Format as a numbered list the lines that begin at the one containing "Look at this image. Mark" and run through the end of the rows below, leaving out any blank lines.

Outline rows
::::::::

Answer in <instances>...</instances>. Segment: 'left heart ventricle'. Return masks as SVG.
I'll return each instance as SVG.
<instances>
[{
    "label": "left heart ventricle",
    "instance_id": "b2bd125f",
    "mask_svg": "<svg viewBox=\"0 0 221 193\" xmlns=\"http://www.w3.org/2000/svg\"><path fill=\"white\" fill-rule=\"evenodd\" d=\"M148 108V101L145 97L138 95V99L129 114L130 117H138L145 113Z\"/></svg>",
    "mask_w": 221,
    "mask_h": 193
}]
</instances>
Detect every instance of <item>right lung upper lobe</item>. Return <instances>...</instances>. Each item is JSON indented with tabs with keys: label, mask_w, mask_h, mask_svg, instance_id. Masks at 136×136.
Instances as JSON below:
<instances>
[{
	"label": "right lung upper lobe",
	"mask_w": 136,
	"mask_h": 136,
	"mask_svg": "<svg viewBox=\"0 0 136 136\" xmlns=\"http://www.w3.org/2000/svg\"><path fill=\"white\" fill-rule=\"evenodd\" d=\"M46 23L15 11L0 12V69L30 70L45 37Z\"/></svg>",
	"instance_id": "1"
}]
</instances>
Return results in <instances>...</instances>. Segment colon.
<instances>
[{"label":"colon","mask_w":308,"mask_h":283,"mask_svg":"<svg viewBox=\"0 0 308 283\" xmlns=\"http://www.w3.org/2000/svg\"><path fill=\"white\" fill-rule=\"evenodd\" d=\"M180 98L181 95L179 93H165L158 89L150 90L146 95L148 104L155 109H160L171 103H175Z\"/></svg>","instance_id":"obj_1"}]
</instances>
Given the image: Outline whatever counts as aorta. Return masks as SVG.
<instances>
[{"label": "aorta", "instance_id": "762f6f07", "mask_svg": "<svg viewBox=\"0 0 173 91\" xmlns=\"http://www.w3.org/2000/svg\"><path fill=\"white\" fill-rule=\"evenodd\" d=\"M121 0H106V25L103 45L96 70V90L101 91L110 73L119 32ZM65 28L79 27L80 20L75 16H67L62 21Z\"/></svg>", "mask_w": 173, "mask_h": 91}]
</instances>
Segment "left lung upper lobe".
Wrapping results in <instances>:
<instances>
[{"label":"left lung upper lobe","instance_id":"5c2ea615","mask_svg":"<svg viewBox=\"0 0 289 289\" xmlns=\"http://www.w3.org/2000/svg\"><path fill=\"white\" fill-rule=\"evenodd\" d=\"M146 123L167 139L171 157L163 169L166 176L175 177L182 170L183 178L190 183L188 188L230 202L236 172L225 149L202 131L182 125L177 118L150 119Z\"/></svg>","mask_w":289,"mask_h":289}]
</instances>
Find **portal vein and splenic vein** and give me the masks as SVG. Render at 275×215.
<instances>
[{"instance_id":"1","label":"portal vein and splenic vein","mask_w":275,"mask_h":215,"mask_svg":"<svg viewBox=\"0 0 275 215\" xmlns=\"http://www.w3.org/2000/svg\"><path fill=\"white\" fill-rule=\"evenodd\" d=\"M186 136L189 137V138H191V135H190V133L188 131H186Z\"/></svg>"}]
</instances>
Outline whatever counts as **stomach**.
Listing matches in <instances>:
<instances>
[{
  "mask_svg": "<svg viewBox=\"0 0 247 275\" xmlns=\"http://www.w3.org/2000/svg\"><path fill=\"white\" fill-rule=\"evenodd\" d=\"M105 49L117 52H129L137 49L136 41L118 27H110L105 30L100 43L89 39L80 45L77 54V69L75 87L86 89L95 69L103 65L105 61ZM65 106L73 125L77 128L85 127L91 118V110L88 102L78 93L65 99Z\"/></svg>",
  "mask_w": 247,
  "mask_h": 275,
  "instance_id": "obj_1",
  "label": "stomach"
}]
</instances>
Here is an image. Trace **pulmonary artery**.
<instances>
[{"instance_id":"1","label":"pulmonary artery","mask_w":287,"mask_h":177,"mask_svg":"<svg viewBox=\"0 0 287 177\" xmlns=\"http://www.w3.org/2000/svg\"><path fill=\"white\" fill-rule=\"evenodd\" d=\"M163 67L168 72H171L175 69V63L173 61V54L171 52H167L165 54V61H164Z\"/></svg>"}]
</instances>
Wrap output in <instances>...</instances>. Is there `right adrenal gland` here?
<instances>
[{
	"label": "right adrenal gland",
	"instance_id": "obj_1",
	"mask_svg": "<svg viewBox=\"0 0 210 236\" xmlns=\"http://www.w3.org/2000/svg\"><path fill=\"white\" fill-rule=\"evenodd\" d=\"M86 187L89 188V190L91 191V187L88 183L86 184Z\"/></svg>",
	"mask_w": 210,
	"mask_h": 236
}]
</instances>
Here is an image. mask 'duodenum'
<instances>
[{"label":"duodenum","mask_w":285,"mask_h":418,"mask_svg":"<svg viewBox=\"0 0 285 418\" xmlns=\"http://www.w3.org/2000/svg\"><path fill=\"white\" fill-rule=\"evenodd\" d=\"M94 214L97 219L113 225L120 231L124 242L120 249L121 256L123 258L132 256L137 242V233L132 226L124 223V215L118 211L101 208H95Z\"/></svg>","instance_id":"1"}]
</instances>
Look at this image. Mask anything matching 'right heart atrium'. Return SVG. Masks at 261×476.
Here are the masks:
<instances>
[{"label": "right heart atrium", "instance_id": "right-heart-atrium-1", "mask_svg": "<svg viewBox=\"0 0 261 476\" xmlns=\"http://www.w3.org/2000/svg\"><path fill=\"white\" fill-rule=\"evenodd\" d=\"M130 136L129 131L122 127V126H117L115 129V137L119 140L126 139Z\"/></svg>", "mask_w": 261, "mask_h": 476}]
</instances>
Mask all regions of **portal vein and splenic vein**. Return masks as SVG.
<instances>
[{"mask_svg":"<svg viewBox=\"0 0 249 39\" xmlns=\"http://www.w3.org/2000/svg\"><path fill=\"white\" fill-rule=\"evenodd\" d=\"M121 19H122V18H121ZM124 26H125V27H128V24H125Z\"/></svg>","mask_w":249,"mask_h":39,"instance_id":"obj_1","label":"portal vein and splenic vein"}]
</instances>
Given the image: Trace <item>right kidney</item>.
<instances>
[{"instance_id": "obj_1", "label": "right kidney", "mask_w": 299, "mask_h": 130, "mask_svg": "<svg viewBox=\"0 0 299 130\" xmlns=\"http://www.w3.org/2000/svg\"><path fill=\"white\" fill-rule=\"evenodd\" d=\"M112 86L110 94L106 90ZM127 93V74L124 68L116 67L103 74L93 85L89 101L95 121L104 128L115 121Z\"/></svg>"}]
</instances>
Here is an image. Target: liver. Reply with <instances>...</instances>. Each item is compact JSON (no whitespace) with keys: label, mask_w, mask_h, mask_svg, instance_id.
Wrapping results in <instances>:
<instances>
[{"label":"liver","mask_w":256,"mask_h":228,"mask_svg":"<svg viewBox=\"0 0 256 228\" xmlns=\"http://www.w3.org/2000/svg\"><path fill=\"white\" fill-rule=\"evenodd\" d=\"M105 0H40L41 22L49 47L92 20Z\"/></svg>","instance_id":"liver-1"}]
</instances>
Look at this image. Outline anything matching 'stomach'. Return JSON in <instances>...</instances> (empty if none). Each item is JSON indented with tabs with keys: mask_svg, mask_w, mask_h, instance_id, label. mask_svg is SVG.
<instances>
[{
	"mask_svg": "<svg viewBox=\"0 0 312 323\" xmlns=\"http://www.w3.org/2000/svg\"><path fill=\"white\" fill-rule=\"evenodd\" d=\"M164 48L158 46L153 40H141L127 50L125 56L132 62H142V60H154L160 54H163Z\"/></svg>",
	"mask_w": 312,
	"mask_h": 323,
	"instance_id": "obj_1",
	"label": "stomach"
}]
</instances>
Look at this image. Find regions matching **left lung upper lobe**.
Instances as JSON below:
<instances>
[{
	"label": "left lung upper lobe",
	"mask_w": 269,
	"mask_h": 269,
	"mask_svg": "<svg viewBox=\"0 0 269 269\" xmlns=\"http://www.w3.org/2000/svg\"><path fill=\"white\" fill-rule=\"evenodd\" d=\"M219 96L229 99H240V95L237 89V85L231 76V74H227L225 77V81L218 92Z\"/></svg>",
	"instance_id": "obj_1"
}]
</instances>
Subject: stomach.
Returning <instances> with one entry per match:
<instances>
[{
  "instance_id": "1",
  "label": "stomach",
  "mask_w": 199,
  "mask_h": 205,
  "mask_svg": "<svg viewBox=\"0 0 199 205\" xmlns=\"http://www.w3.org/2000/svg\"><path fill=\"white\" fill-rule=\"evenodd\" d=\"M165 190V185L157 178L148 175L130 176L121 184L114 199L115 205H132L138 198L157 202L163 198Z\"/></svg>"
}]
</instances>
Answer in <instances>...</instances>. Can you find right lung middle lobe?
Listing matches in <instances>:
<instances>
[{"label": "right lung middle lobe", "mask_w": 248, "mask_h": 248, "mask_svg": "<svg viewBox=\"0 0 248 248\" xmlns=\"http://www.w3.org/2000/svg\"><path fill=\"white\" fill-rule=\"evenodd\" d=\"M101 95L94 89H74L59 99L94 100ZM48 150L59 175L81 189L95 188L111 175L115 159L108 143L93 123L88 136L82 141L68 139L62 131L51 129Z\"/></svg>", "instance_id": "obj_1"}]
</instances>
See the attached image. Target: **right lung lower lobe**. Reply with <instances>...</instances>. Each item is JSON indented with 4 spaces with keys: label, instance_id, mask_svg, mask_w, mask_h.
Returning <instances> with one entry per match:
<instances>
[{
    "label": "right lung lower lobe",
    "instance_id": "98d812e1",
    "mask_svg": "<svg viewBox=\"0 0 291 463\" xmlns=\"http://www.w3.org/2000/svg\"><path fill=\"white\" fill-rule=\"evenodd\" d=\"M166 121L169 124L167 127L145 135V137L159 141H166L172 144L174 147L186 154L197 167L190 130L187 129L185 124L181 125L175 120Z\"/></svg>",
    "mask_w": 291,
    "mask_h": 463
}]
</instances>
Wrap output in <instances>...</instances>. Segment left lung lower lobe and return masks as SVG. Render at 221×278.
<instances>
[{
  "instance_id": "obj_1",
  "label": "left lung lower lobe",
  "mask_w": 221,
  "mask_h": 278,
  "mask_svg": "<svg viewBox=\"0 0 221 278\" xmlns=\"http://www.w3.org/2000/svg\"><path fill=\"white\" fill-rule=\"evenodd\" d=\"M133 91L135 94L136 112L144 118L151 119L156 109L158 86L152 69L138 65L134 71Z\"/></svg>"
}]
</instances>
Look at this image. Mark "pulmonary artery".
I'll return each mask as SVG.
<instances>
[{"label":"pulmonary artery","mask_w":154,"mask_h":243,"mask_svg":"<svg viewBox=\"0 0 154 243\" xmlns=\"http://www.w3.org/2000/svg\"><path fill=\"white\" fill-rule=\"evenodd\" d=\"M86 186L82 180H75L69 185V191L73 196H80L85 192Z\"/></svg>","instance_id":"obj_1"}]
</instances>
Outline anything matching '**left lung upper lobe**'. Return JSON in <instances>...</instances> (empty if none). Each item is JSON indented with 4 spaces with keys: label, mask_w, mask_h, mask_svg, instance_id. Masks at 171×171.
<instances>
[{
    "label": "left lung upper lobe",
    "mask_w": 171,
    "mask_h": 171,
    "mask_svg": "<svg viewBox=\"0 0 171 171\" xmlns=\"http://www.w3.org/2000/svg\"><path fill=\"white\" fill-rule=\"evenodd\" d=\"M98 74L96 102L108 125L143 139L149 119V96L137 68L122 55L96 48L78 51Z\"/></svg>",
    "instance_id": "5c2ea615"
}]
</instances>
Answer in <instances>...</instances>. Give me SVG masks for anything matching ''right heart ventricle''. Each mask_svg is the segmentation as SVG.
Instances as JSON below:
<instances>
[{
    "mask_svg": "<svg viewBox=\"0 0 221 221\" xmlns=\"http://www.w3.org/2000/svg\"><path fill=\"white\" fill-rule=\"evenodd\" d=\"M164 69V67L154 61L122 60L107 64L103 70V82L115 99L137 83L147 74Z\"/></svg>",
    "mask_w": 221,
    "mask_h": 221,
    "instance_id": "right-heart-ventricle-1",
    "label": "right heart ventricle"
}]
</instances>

::::::::

SOLUTION TO THIS EXERCISE:
1. Look at this image. Mark "pulmonary artery".
2. I'll return each mask as SVG.
3. <instances>
4. [{"label":"pulmonary artery","mask_w":154,"mask_h":243,"mask_svg":"<svg viewBox=\"0 0 154 243\" xmlns=\"http://www.w3.org/2000/svg\"><path fill=\"white\" fill-rule=\"evenodd\" d=\"M86 186L82 180H75L69 185V191L73 196H80L85 192Z\"/></svg>","instance_id":"obj_1"}]
5. </instances>
6. Outline anything matching '**left lung upper lobe**'. Return JSON in <instances>...</instances> (empty if none). Each item is JSON indented with 4 spaces with keys: label, mask_w, mask_h, mask_svg, instance_id. Masks at 171×171.
7. <instances>
8. [{
9.     "label": "left lung upper lobe",
10.     "mask_w": 171,
11.     "mask_h": 171,
12.     "mask_svg": "<svg viewBox=\"0 0 171 171\" xmlns=\"http://www.w3.org/2000/svg\"><path fill=\"white\" fill-rule=\"evenodd\" d=\"M98 74L96 102L108 125L143 139L149 119V96L137 68L122 55L96 48L78 51Z\"/></svg>",
13.     "instance_id": "5c2ea615"
14. }]
15. </instances>
16. Answer in <instances>...</instances>. Give me SVG masks for anything matching ''right heart ventricle''. Each mask_svg is the segmentation as SVG.
17. Instances as JSON below:
18. <instances>
19. [{
20.     "mask_svg": "<svg viewBox=\"0 0 221 221\" xmlns=\"http://www.w3.org/2000/svg\"><path fill=\"white\" fill-rule=\"evenodd\" d=\"M164 69V67L154 61L122 60L107 64L103 70V82L115 99L137 83L147 74Z\"/></svg>",
21.     "mask_w": 221,
22.     "mask_h": 221,
23.     "instance_id": "right-heart-ventricle-1",
24.     "label": "right heart ventricle"
25. }]
26. </instances>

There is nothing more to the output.